In 2001, Petrov became an informant with the State Agency for National Security, where he became an official adviser in 2008. In 2006, he organized a secret meeting between Minister of Interior Rumen Petkov and the Golev brothers, two figures of the Bulgarian mafia, who were acquitted in November 2009. That year, Petkov announced that Petrov had been a secret collaborator with the State Agency for National Security.

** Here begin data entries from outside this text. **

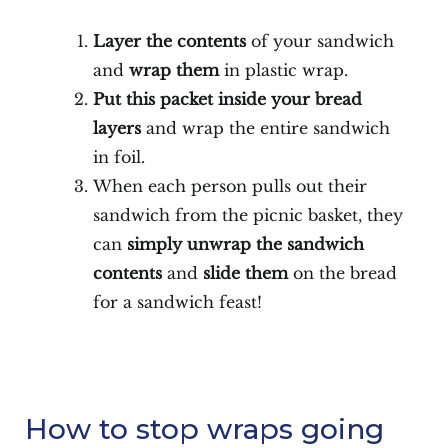
Layer the contents
of your sandwich
and
wrap them
in plastic wrap.
Put this
packet inside your bread
layers
and wrap the entire sandwich
in foil.
When each person pulls out their
sandwich from the picnic basket, they
can
simply unwrap the sandwich
contents
and
slide them
on the bread
for a sandwich feast!
How to stop wraps going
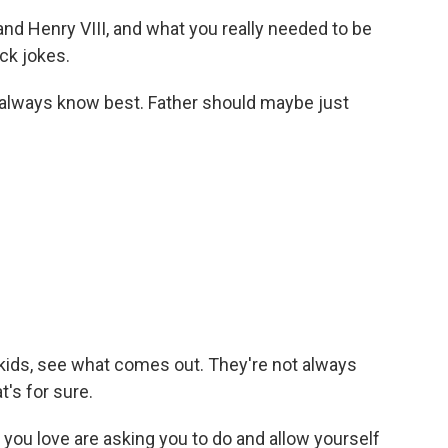
d Henry VIII, and what you really needed to be
ck jokes.
always know best. Father should maybe just
 kids, see what comes out. They're not always
t's for sure.
you love are asking you to do and allow yourself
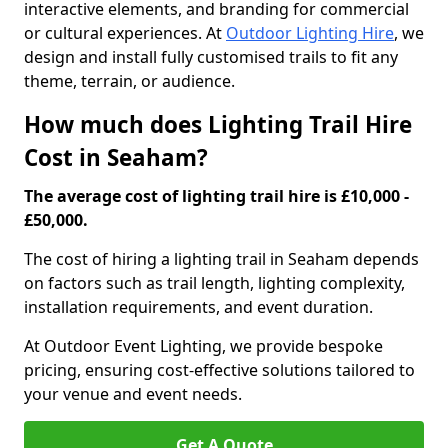
interactive elements, and branding for commercial
or cultural experiences. At
Outdoor Lighting Hire
, we
design and install fully customised trails to fit any
theme, terrain, or audience.
How much does Lighting Trail Hire
Cost in Seaham?
The average cost of lighting trail hire is £10,000 -
£50,000.
The cost of hiring a lighting trail in Seaham depends
on factors such as trail length, lighting complexity,
installation requirements, and event duration.
At Outdoor Event Lighting, we provide bespoke
pricing, ensuring cost-effective solutions tailored to
your venue and event needs.
Get A Quote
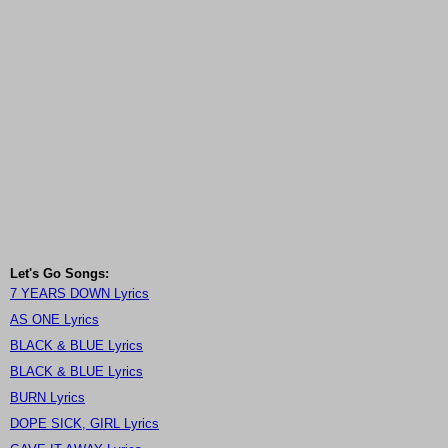
Let's Go Songs:
7 YEARS DOWN Lyrics
AS ONE Lyrics
BLACK & BLUE Lyrics
BLACK & BLUE Lyrics
BURN Lyrics
DOPE SICK, GIRL Lyrics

On 10 February 2010, Petrov was detained on the allegation that he was the leader of the criminal group "Octopus", which had engaged in racketeering and extortion. In October 2010, he was placed on house arrest, while his charges were reduced to racketeering and extortion against two individuals in 1998 and 2000. In February 2014, the investigation into his activities was terminated and the prosecutor's office was unable to find sufficient evidence to take him to court. On 29 October 2015, another assassination attempt against him was carried out, this time using a grenade launcher, although the operation failed. In July 2021, Petrov was officially acquitted in the "Octopus" case.

On 16 August 2023, Petrov was shot with a rifle while on a walk in Sofia, and died immediately. He was 61.